Filter the material, keeping only lines with the word "address".

▸ Supplied records
- - - - - - -

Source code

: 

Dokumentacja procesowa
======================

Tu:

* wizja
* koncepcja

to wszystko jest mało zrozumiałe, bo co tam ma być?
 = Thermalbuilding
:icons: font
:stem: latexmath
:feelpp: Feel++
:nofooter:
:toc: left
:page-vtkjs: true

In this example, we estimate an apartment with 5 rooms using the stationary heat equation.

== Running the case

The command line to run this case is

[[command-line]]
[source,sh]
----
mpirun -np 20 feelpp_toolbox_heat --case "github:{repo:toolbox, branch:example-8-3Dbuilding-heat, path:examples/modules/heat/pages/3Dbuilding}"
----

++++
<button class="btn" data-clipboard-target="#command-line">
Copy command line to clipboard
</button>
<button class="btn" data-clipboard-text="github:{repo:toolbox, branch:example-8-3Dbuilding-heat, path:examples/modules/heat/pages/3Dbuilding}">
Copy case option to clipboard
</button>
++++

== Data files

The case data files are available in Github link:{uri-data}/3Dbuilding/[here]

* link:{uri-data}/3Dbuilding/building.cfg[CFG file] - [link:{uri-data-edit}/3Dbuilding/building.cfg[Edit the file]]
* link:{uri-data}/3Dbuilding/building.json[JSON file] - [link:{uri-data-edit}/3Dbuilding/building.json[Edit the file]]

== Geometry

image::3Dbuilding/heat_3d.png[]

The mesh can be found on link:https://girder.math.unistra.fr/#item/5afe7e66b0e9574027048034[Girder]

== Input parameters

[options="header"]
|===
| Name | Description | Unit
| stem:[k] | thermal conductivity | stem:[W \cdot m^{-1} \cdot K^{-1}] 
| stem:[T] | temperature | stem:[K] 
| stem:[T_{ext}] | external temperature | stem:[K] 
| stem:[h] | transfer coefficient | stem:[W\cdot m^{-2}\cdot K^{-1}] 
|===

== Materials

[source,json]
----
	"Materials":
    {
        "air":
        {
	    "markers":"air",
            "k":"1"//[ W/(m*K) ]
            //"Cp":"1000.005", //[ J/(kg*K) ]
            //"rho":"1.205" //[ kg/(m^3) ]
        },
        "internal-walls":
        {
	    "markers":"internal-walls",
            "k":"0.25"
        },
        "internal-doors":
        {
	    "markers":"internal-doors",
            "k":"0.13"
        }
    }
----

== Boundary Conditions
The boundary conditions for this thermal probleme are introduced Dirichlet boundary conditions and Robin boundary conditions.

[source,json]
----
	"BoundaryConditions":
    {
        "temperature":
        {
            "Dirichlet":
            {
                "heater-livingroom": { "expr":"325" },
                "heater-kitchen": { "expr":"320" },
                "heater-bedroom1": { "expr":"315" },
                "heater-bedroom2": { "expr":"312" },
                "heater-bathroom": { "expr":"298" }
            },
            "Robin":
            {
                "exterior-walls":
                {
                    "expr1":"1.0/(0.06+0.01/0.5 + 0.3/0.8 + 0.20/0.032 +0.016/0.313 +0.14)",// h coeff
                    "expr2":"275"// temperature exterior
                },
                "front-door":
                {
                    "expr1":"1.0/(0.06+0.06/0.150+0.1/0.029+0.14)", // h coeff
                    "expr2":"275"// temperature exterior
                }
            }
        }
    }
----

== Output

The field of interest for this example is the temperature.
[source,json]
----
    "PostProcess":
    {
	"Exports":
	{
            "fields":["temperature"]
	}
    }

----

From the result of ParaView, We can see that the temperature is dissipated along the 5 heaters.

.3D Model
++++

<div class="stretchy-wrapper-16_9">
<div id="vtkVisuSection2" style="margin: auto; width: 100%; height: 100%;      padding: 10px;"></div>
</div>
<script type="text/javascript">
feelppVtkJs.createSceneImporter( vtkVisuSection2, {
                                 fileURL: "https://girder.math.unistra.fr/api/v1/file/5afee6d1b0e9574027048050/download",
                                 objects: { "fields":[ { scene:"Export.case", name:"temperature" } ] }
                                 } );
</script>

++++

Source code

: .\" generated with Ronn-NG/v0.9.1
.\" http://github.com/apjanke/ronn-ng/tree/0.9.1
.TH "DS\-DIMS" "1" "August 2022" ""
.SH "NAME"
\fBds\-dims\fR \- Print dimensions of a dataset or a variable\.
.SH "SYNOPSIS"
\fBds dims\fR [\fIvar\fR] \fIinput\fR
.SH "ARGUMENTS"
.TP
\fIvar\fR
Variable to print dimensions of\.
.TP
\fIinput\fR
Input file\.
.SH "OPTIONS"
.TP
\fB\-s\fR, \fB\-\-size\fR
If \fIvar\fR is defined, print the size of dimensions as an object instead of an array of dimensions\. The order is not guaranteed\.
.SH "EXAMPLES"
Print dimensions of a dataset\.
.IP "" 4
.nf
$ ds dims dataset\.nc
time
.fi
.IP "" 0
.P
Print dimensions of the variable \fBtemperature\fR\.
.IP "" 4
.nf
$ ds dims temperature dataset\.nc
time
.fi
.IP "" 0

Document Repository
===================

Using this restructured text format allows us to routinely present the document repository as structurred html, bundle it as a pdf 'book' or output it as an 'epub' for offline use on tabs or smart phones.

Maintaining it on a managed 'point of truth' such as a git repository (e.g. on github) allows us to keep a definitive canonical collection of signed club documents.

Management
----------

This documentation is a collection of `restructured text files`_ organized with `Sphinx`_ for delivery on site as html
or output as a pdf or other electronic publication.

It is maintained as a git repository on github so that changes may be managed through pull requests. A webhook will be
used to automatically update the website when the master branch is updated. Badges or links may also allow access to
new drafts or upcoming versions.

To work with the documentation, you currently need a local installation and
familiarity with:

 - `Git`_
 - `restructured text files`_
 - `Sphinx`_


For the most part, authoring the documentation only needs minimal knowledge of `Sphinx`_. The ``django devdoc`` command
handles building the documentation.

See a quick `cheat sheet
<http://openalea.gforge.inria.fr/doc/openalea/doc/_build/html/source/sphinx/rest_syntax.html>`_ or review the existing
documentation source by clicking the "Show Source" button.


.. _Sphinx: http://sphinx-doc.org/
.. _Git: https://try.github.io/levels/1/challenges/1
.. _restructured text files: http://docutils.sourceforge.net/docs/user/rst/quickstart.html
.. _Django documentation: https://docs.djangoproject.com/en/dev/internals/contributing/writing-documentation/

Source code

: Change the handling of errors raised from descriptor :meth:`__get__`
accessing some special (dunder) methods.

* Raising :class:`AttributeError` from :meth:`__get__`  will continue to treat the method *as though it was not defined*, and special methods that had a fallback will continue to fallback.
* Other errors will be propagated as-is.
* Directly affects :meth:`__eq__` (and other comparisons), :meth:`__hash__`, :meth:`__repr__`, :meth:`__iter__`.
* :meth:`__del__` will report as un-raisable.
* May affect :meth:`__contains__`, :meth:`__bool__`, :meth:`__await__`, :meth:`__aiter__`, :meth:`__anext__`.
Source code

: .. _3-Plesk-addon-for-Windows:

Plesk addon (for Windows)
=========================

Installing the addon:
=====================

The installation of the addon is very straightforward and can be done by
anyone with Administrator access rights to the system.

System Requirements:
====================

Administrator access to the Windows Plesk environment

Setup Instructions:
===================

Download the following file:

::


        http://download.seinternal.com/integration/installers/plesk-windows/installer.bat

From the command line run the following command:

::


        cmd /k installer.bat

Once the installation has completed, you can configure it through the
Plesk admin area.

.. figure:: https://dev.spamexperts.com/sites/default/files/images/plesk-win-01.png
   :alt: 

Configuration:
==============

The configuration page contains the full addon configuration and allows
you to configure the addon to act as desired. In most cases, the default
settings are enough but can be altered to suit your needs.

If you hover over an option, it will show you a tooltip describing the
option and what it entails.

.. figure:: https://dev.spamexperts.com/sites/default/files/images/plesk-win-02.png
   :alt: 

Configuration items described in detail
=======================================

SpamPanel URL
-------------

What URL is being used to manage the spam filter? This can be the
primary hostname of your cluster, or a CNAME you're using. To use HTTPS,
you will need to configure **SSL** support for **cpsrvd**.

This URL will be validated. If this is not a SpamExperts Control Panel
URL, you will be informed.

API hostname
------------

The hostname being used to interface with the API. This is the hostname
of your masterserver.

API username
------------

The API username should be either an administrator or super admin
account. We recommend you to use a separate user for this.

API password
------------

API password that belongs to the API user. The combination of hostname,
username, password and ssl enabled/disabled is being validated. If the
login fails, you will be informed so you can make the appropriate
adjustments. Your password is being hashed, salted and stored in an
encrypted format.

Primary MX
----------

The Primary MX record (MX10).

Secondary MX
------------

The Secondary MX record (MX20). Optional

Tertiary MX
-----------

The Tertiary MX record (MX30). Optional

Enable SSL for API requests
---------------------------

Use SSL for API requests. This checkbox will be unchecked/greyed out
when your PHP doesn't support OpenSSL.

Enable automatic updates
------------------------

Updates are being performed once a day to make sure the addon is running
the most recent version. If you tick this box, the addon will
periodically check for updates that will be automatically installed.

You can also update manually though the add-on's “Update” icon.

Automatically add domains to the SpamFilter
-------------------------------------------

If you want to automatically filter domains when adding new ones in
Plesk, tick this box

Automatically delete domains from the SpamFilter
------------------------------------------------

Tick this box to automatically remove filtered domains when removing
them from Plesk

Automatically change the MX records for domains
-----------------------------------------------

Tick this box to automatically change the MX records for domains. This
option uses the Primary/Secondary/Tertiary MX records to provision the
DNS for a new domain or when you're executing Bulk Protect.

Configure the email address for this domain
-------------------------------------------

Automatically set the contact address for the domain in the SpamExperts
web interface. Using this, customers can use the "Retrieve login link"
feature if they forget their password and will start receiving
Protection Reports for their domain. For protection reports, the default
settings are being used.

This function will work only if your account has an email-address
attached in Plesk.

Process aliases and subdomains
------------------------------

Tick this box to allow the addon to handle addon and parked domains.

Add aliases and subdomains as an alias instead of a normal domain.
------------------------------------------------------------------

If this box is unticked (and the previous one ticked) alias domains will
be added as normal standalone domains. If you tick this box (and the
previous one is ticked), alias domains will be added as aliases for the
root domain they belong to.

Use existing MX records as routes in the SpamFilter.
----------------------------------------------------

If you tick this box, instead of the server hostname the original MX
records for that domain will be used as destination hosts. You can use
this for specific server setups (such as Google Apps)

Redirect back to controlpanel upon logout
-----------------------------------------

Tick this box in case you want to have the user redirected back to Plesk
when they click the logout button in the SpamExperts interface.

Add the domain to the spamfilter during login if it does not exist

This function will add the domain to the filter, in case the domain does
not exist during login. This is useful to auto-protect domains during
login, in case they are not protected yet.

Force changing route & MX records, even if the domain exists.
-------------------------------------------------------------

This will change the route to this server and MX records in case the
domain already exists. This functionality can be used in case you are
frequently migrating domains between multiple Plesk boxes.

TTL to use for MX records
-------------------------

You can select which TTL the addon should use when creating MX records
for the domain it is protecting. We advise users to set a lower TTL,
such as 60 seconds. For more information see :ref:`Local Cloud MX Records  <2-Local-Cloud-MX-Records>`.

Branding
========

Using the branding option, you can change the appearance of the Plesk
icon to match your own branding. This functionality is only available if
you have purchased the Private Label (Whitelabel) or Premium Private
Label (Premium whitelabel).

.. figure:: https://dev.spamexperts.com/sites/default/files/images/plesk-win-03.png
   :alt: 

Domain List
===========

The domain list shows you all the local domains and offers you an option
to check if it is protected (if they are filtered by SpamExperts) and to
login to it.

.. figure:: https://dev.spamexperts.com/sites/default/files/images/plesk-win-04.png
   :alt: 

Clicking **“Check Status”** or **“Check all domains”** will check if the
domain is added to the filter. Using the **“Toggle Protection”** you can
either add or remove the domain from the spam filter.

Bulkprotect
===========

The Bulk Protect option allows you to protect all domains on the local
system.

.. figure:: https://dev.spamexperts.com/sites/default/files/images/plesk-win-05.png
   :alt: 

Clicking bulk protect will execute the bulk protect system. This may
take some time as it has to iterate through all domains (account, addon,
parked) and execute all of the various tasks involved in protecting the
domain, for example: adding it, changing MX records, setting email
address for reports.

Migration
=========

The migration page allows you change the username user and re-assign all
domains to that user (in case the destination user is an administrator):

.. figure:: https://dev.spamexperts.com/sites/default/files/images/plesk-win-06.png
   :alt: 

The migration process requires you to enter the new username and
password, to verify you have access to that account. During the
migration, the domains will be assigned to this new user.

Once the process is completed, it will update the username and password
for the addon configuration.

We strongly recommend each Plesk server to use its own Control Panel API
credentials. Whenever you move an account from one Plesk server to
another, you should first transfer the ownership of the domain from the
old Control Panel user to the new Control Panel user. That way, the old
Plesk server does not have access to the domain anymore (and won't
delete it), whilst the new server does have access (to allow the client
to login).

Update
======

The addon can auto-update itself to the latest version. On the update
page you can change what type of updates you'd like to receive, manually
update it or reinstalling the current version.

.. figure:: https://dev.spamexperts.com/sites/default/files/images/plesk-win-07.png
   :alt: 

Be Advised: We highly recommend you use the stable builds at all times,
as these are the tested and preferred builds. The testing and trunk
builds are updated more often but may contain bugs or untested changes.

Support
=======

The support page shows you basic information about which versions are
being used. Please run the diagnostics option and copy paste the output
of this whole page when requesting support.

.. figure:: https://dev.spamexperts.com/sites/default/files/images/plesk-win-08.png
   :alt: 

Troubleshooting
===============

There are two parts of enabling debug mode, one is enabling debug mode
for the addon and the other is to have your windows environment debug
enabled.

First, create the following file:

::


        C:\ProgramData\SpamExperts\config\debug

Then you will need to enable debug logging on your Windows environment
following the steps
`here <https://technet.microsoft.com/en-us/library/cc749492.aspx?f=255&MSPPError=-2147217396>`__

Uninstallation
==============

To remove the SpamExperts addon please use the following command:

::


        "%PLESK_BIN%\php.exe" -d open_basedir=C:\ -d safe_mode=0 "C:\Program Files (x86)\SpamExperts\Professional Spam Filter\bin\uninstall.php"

- - - - - - -

▸ Answer to this exercise
Configure the email address for this domain
Automatically set the contact address for the domain in the SpamExperts
This function will work only if your account has an email-address
address for reports.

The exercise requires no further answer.